Problemas a resolver
a) ¿Concuerdan con el texto sobre la primera cámara las afirmaciones siguientes? (i) La cámara fue un regalo de la madre. (ii) La cámara usaba película en color. (iii) De aquellos comienzos fotográficos no se conserva nada. Responde sí o no a cada una y cita las palabras exactas del texto que lo deciden.
b) ¿Podrías continuar el texto sobre la primera cámara a partir de su última frase?

Documento fuente
┄┄┄┄┄┄┄┄┄┄┄┄┄┄┄┄┄┄┄┄
Me recuerdo con mi primera cámara
de fotos, regalo de cumpleaños, de mi padre, una pequeña caja de pasta de forma
cuadrada; Kodak instamatic, de película en blanco y negro de carrete con la que
recorría la ribera del Darro, el Albaicín de los gitanos, la Alhambra mora,
fotografiando aquellos balcones de rejas de hierro forjado, fundido en negro,
con mantones de manila de colores y geranios, miles de macetas con geranios.
Curiosamente, de aquellos
primeros años y de mis principios fotográficos no ha quedado nada, salvo mi
memoria despejada y la imagen de un niño de pelo rizado, y orejas de soplillo
con unas enormes ganas de vivir, cargado de sueños y deseos, y sobre todo de
esa curiosidad vital que te da animo y valor para todo, hasta para adentrarte
en aquellas callejuelas sucias, impregnadas de vida y de orines de gato por las
que en aquel entonces se enseñaba la vida en cada esquina, y sus misterios
escondidos tras cada puerta de par en par abierta al que llegara, y mirara
desde afuera sin codicia, mientras sonaban las cuerdas de una guitarra y la voz dulce de una niña.
┄┄┄┄┄┄┄┄┄┄┄┄┄┄┄┄┄┄┄┄
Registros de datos
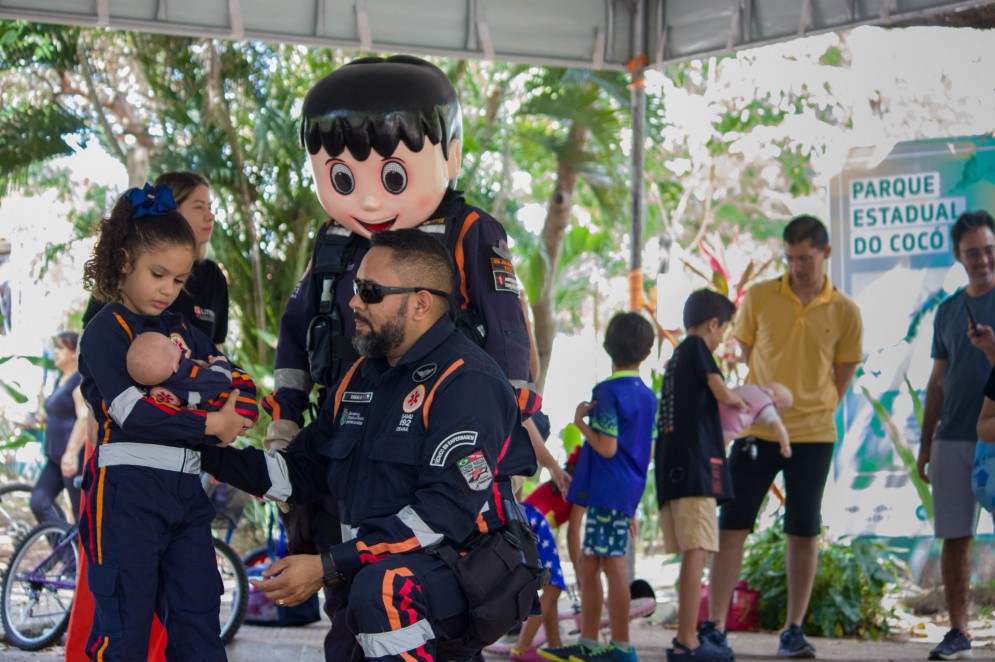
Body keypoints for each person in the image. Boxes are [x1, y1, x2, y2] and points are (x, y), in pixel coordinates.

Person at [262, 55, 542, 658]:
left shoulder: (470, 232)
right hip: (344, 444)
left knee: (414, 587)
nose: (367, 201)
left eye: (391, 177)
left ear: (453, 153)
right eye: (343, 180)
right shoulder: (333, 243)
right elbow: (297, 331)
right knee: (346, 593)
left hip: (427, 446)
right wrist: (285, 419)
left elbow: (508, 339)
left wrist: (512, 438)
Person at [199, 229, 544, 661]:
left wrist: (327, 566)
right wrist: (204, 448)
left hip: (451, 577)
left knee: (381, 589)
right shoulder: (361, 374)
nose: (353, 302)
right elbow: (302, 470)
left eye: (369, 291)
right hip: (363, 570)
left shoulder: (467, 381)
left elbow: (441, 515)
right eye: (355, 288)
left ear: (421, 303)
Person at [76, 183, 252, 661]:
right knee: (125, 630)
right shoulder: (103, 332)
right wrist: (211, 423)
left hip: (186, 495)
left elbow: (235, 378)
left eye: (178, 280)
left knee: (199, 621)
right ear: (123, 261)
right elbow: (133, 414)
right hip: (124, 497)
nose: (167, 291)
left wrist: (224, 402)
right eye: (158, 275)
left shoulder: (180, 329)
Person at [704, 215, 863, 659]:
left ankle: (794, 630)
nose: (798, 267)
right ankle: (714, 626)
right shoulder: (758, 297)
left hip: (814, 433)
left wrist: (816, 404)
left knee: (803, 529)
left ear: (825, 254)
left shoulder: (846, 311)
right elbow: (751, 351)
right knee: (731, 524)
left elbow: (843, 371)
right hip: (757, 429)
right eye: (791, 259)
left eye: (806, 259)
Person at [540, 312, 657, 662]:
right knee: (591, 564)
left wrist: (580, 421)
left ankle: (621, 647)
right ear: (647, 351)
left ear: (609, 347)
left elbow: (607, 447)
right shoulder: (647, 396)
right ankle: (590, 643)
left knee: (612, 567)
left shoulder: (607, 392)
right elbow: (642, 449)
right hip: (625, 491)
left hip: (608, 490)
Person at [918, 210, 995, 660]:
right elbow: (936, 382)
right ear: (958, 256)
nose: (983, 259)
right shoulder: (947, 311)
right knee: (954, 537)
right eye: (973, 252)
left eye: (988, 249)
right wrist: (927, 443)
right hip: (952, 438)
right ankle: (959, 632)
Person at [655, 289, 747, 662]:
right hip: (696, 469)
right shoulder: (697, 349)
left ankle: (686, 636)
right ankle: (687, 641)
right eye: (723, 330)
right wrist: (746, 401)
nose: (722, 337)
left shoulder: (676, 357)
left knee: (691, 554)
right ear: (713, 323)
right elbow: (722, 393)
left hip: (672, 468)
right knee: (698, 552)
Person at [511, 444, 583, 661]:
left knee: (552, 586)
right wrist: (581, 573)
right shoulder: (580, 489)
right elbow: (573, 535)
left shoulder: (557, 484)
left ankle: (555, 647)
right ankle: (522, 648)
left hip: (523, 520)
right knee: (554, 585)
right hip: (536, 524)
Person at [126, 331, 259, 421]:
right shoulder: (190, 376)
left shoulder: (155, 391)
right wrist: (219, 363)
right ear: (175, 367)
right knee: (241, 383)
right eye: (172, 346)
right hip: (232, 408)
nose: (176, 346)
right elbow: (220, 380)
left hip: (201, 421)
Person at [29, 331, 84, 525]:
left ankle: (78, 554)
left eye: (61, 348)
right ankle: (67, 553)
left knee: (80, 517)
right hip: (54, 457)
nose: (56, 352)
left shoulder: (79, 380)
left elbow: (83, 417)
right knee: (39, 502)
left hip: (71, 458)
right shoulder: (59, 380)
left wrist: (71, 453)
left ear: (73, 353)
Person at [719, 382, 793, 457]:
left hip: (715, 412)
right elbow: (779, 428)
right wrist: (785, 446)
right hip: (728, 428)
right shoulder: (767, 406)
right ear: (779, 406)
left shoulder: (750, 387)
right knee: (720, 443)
┄┄┄┄┄┄┄┄┄┄┄┄┄┄┄┄┄┄┄┄
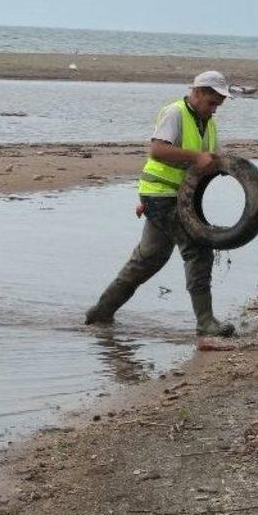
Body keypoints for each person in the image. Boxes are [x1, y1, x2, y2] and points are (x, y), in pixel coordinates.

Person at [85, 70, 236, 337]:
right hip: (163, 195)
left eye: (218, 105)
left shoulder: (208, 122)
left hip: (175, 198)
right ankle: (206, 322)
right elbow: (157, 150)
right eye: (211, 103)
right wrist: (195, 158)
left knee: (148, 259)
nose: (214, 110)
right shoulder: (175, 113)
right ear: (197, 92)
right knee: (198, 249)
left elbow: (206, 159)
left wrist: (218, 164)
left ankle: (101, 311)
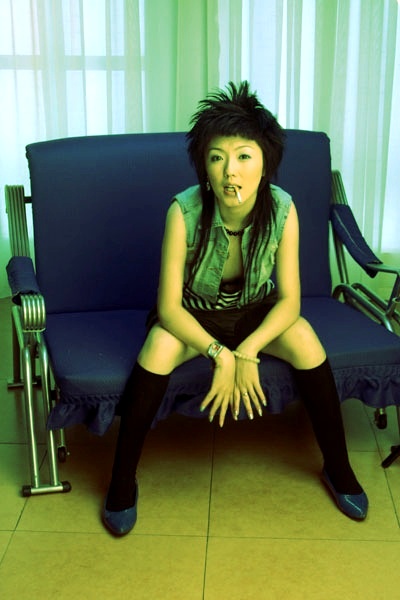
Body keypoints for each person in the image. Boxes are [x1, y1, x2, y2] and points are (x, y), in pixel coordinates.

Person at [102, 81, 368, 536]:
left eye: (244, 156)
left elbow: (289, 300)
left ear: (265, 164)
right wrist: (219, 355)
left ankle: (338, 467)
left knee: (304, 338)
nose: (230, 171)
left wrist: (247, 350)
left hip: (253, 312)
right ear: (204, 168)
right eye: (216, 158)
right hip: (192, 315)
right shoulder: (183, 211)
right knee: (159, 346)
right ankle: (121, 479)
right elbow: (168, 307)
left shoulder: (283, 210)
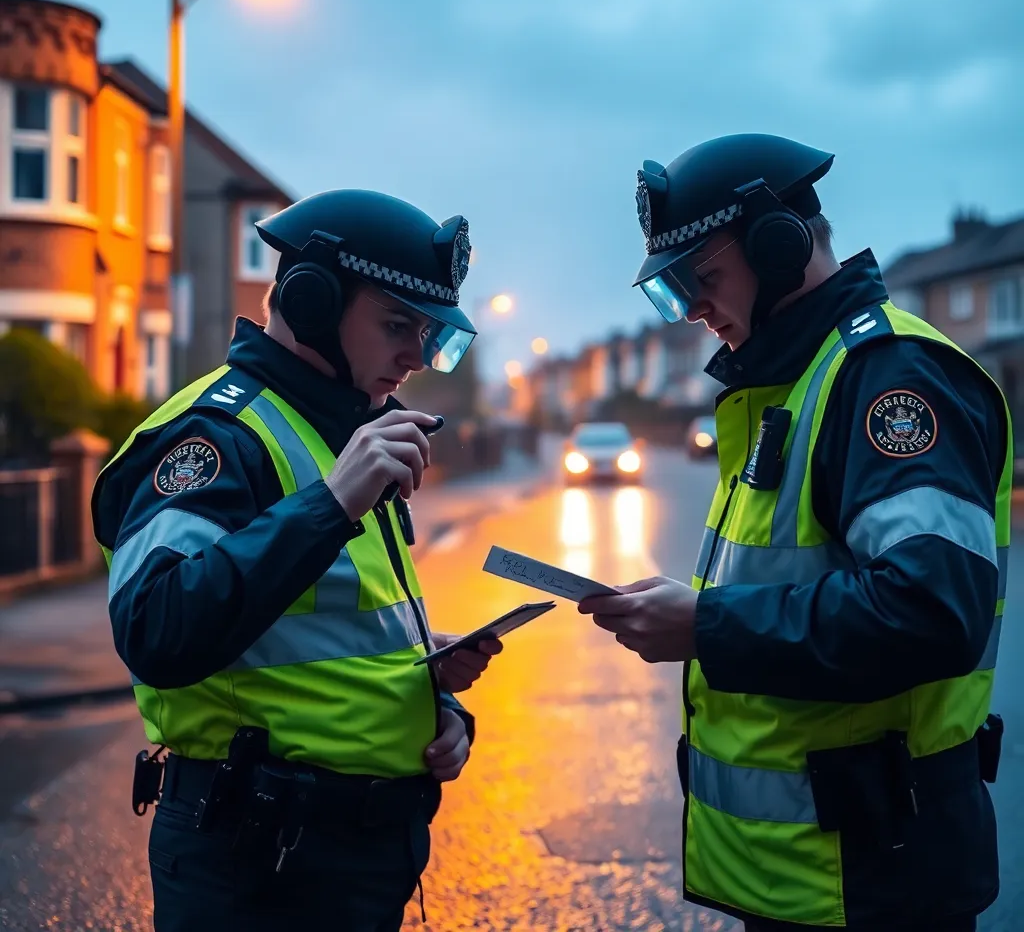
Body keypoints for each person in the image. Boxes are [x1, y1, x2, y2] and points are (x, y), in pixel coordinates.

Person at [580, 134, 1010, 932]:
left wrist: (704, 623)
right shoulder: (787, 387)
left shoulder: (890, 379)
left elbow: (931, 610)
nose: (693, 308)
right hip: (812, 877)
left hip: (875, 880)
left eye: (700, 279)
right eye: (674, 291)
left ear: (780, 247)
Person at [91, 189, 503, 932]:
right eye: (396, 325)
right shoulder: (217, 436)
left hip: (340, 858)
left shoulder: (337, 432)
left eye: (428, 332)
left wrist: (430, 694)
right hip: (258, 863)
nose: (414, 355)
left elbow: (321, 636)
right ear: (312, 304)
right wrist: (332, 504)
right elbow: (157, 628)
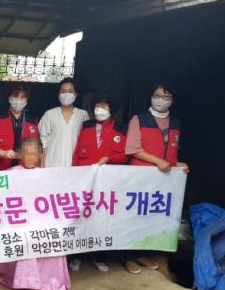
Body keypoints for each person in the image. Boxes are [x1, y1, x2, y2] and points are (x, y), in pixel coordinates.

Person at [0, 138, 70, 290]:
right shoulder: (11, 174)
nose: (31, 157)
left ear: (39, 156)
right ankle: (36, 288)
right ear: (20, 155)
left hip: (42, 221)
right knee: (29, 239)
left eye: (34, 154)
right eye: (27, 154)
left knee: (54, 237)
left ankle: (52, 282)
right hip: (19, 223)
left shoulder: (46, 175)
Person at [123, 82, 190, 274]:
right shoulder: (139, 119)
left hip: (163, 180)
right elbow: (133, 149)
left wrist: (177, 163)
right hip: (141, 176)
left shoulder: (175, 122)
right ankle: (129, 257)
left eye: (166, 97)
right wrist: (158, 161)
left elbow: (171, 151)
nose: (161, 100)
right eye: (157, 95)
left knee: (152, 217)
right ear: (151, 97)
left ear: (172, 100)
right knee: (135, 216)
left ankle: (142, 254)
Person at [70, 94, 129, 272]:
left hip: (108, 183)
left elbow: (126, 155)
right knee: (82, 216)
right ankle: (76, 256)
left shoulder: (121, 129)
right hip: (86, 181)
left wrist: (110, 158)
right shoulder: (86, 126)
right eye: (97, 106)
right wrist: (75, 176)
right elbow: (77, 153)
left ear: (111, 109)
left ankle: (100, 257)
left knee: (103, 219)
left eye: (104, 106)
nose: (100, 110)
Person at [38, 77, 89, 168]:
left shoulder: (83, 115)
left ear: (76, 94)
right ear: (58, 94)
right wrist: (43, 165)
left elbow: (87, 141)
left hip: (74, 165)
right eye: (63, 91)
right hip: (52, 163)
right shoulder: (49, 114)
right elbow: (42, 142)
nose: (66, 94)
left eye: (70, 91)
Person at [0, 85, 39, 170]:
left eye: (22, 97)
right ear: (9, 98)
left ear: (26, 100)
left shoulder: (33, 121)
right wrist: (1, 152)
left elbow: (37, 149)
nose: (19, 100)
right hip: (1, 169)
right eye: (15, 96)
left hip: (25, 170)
┄┄┄┄┄┄┄┄┄┄┄┄┄┄┄┄┄┄┄┄
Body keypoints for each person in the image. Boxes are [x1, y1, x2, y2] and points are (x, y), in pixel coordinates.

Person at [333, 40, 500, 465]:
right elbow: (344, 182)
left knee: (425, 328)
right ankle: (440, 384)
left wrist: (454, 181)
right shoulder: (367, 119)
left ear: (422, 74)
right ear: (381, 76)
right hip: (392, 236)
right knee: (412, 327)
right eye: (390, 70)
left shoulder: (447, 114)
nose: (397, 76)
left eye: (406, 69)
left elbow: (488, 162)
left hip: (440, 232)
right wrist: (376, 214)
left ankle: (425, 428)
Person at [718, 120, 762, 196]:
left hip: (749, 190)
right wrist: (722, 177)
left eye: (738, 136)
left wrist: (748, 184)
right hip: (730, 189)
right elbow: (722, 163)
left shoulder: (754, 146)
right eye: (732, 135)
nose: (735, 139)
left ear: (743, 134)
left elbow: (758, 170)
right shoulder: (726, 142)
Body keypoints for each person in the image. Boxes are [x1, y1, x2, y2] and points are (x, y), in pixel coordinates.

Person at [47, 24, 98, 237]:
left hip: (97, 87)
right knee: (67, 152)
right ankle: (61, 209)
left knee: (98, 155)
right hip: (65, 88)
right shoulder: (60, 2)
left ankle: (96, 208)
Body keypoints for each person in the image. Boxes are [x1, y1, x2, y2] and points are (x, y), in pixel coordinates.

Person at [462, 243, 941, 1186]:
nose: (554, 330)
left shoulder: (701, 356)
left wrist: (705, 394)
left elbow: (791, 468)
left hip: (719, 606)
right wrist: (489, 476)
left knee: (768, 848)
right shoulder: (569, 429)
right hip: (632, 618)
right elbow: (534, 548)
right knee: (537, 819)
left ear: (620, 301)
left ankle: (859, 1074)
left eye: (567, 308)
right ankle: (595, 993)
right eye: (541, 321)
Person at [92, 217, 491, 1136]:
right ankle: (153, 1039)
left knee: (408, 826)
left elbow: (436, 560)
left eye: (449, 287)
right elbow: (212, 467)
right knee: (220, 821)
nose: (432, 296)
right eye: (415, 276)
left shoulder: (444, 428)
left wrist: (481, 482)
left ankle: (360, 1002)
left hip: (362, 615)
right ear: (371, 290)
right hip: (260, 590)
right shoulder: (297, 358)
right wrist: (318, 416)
┄┄┄┄┄┄┄┄┄┄┄┄┄┄┄┄┄┄┄┄
Resultados de tareas
a)
(i) No: «regalo de cumpleaños, de mi padre».
(ii) No: «de película en blanco y negro de carrete».
(iii) Sí: «de mis principios fotográficos no ha quedado nada».

b)
A pesar de todo, contra todo y
sobre todo contra mí mismo, sigo haciendo fotos, en ocasiones con lujuria y con la avaricia del que quiere
robarle el tiempo al tiempo, buscando el
instante preciso, la mirada clara, el gesto suave, la sorpresa, la alegría, la
tristeza de la vida, intentando sin conseguirlo;" la foto
perfecta", porque quien sabe si
habrá ocasión para repetirla y volver a intentarlo.